**TASK DETAILS:** Give the records below again in full, exactly as written, but without any images.

RECORD SET below:

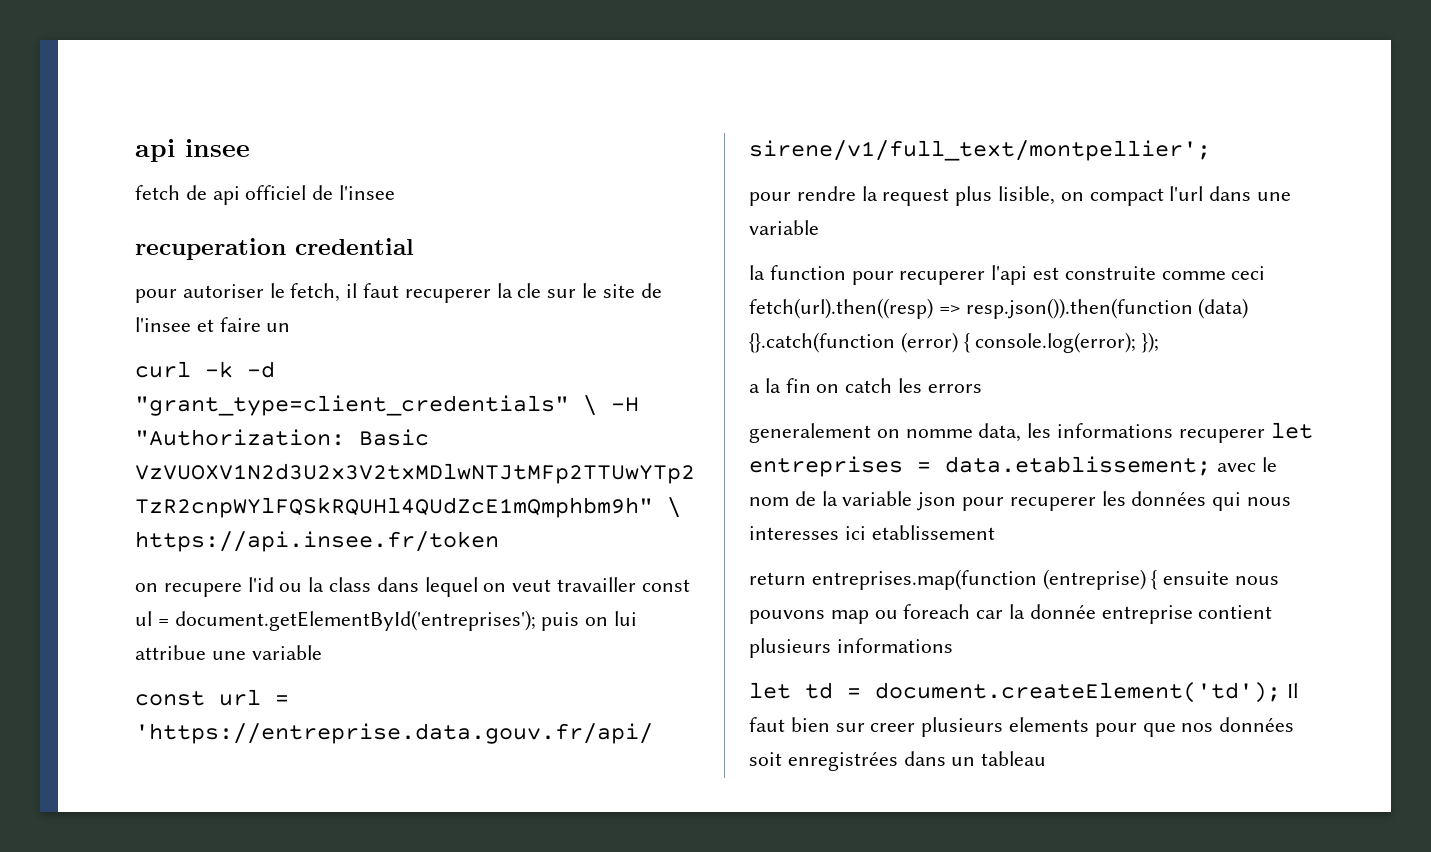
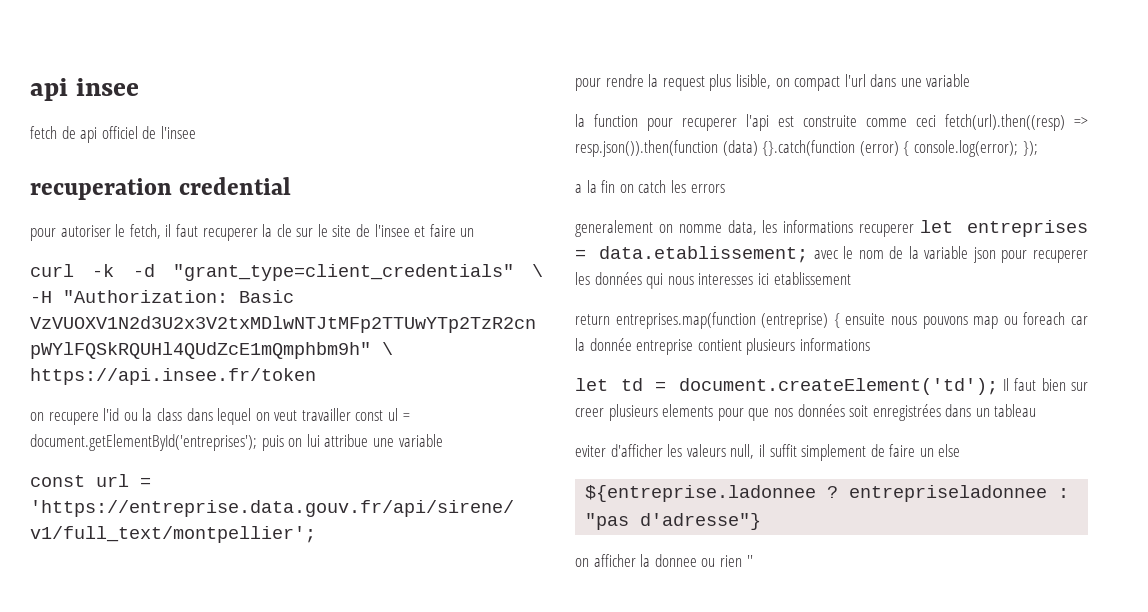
(1047, 758) none -> [575,444,961,461] [585,485,1070,502] [585,513,762,530] [575,554,753,567] // eviter d'afficher les valeurs null, il suffit simplement de faire un else // ${entreprise.ladonnee ? entrepriseladonnee : "pas d'adresse"} // on afficher la donnee ou rien ''

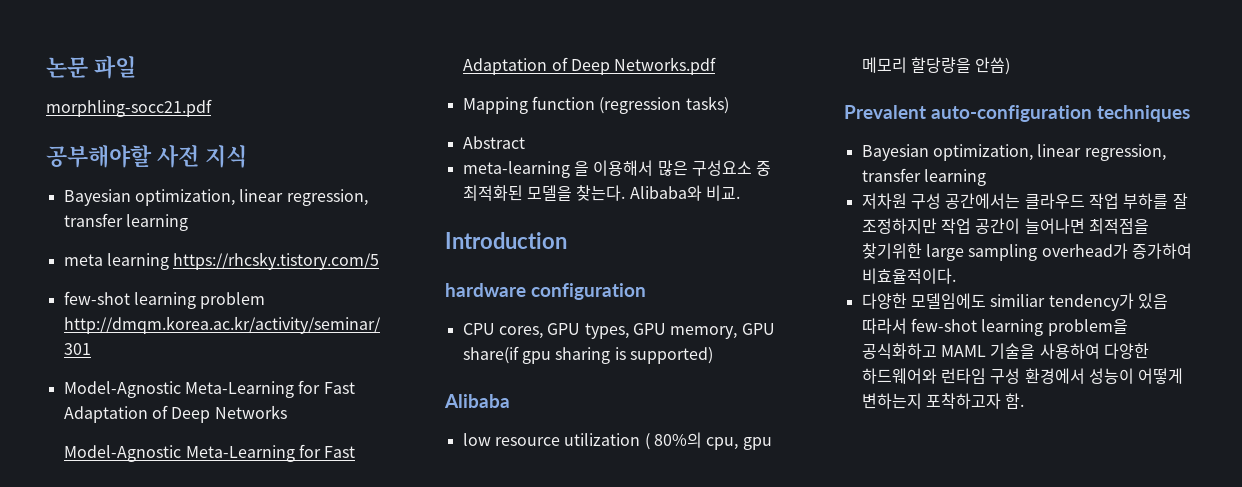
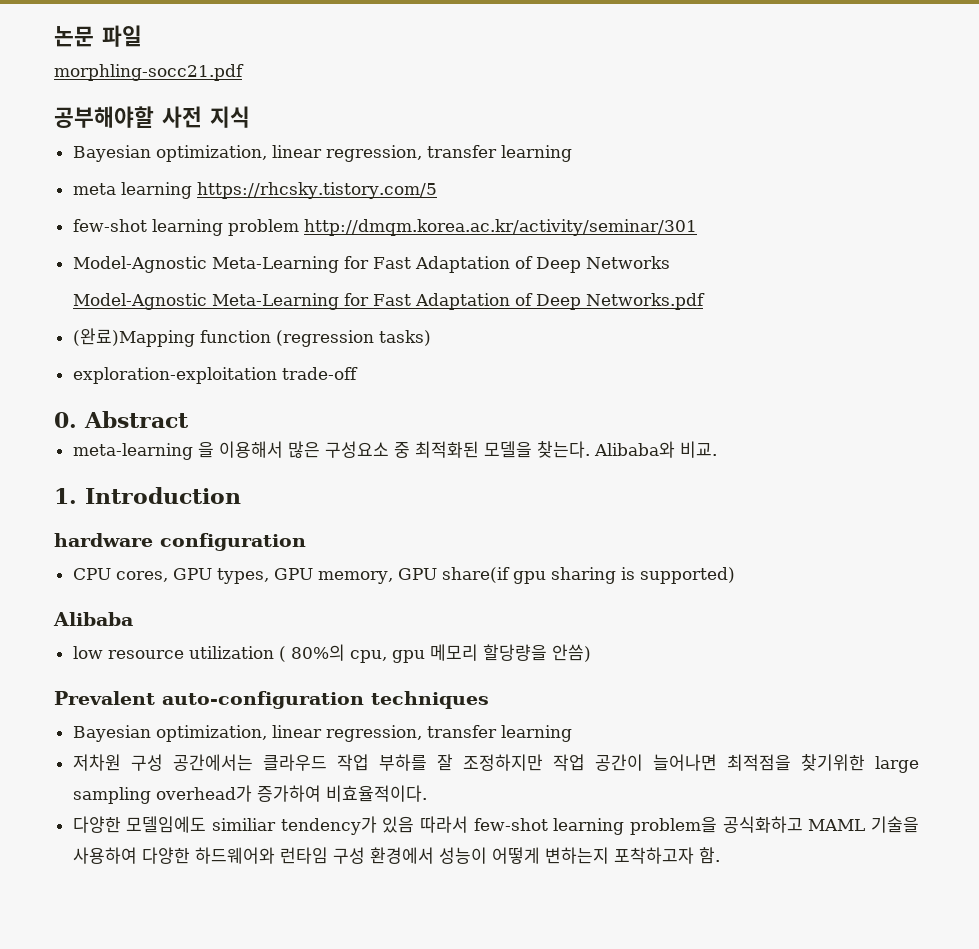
[462,97,528,114] Mapping -> [72,328,195,347] (완료)Mapping
(729, 105) none -> [72,367,358,384] [54,412,77,428] exploration-exploitation trade-off // 0.
(740, 193) none -> [54,488,77,504] 1.

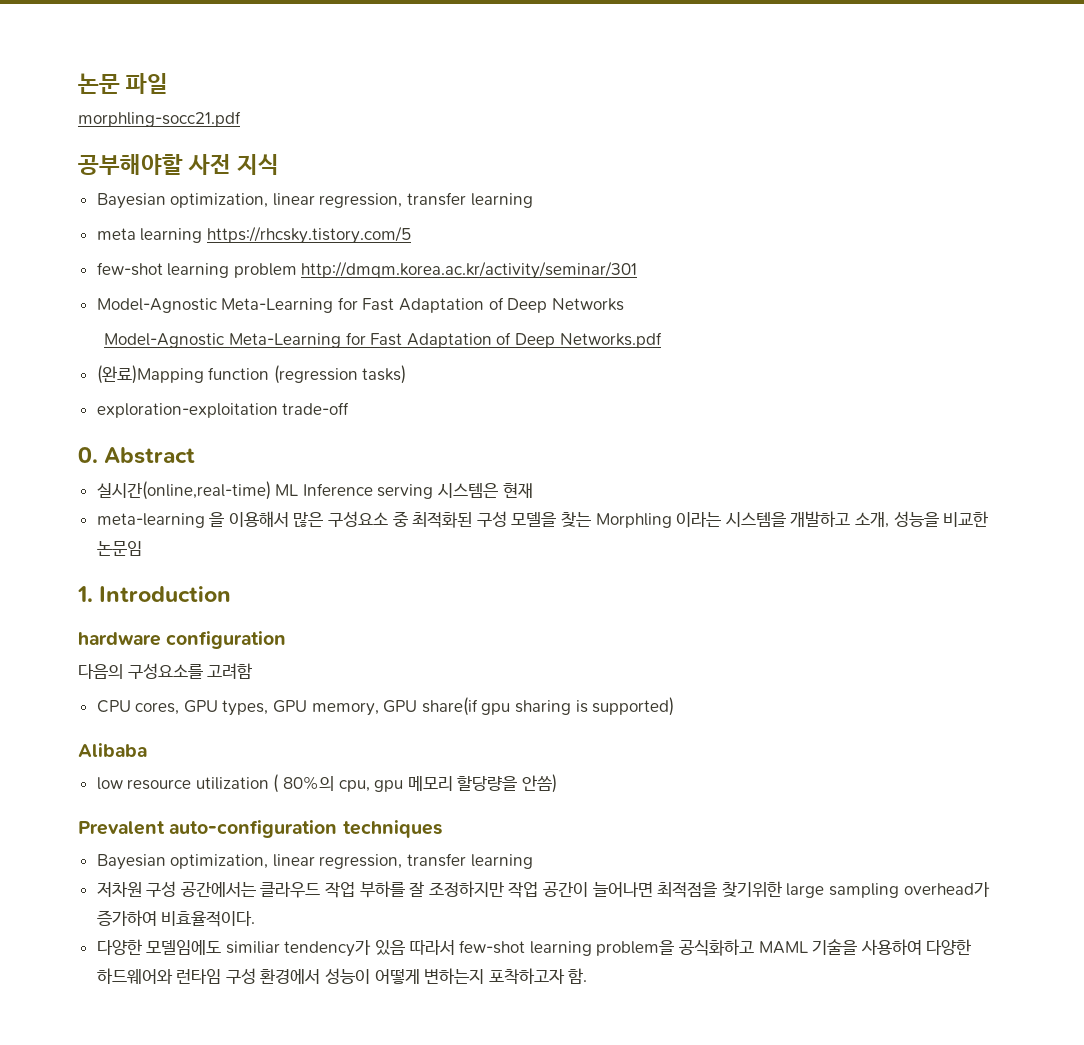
(189, 419) none -> [96,481,533,500] // 실시간(online,real-time) ML Inference serving 시스템은 현재
[483,441,717,458] 모델을 찾는다. Alibaba와 비교. -> [476,511,989,528] [96,541,142,556] 구성 모델을 찾는 Morphling 이라는 시스템을 개발하고 소개, 성능을 비교한 논문임
(306, 542) none -> [78,663,253,679] // 다음의 구성요소를 고려함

End of RECORD SET.

**RESULT OF THE TASK:**
(1047, 758) none -> [575,444,961,461] [585,485,1070,502] [585,513,762,530] [575,554,753,567] // eviter d'afficher les valeurs null, il suffit simplement de faire un else // ${entreprise.ladonnee ? entrepriseladonnee : "pas d'adresse"} // on afficher la donnee ou rien ''

[462,97,528,114] Mapping -> [72,328,195,347] (완료)Mapping
(729, 105) none -> [72,367,358,384] [54,412,77,428] exploration-exploitation trade-off // 0.
(740, 193) none -> [54,488,77,504] 1.

(189, 419) none -> [96,481,533,500] // 실시간(online,real-time) ML Inference serving 시스템은 현재
[483,441,717,458] 모델을 찾는다. Alibaba와 비교. -> [476,511,989,528] [96,541,142,556] 구성 모델을 찾는 Morphling 이라는 시스템을 개발하고 소개, 성능을 비교한 논문임
(306, 542) none -> [78,663,253,679] // 다음의 구성요소를 고려함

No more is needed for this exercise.